** Opening Given passage block **

Crystal Heights
Overview & Key Facts
Crystal Heights is a 17-unit freehold development by Greenland Development Pte Ltd, perched on Pasir Panjang Hill in District 5 and completed in 2010. Its elevated position above Pasir Panjang Road sets it apart from the flat streetscape of most D5 developments — residents look out over a canopy of mature trees rather than neighbouring facades. With fewer than twenty units, it occupies a rare category in Singapore real estate: the true boutique freehold, where permanence and privacy outrank resort amenities and social atmosphere in the buyer’s hierarchy.
The December 2021 opening of Haw Par Villa MRT station on the Circle Line — just 0.40 km from the development — transformed the connectivity story for Crystal Heights in a way that its earlier residents could not have anticipated at TOP. What was once a car-dependent address became a one-seat connection to Botanic Gardens, Bishan, Dhoby Ghaut, and Marina Bay. The station name may evoke a theme park, but its impact on the surrounding residential market has been substantive.

** Closing Given passage block **

■ What to work on ■
Print the part of the Crystal Heights overview between "The December 2021" and "has been substantive.", inclusive, copying it word for word. You will not need the lines that come after this text.

** Opening Material supplied block **

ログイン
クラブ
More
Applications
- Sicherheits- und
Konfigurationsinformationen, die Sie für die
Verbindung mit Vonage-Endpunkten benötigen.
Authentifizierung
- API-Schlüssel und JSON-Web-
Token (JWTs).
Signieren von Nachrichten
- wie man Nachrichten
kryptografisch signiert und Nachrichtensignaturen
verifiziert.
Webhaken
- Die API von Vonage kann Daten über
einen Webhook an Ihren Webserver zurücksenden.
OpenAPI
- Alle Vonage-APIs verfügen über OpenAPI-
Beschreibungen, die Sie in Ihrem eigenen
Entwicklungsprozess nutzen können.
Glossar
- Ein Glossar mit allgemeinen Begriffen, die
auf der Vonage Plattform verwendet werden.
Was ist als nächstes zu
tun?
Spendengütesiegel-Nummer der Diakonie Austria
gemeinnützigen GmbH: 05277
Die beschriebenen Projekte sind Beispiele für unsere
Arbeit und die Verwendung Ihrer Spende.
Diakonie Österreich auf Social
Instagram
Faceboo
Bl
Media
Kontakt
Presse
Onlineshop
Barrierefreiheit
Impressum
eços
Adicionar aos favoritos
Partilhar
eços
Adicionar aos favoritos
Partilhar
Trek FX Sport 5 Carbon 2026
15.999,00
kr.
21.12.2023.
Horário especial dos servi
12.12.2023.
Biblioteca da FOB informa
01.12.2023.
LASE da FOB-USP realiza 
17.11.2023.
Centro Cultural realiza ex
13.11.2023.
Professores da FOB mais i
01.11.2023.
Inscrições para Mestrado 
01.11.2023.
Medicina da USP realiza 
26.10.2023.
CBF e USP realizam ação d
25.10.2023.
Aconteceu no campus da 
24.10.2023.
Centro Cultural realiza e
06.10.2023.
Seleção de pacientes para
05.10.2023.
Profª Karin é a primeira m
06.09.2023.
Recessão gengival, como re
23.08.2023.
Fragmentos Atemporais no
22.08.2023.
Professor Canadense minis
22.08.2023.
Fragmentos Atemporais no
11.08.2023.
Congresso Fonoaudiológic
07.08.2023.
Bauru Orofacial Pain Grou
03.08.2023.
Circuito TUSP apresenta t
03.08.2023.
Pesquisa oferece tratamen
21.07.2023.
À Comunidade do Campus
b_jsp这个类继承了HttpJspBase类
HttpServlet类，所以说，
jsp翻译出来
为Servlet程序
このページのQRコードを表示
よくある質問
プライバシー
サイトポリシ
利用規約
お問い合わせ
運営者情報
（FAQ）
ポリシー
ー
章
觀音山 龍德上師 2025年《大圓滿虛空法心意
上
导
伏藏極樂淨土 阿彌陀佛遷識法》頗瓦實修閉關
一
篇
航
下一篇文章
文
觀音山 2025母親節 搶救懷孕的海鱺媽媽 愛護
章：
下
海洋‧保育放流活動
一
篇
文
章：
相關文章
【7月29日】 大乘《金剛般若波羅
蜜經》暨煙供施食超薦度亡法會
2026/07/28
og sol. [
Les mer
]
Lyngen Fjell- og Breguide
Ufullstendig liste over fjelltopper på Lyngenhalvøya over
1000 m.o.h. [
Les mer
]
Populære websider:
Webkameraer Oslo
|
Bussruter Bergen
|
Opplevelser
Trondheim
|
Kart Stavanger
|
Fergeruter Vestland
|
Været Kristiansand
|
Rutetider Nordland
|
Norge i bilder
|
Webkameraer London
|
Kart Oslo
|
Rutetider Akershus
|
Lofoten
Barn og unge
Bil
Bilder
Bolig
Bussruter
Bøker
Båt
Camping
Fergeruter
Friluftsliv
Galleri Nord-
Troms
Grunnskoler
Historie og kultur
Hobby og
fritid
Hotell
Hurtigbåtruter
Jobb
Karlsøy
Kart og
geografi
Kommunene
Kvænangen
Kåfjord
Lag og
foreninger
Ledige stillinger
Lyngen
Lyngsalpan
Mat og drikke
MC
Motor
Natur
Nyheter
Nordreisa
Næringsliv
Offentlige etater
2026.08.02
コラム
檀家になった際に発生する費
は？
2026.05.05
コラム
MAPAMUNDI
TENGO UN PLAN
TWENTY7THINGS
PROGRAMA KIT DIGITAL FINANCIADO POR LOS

** Closing Material supplied block **

■ Written response ■
The December 2021 opening of Haw Par Villa MRT station on the Circle Line — just 0.40 km from the development — transformed the connectivity story for Crystal Heights in a way that its earlier residents could not have anticipated at TOP. What was once a car-dependent address became a one-seat connection to Botanic Gardens, Bishan, Dhoby Ghaut, and Marina Bay. The station name may evoke a theme park, but its impact on the surrounding residential market has been substantive.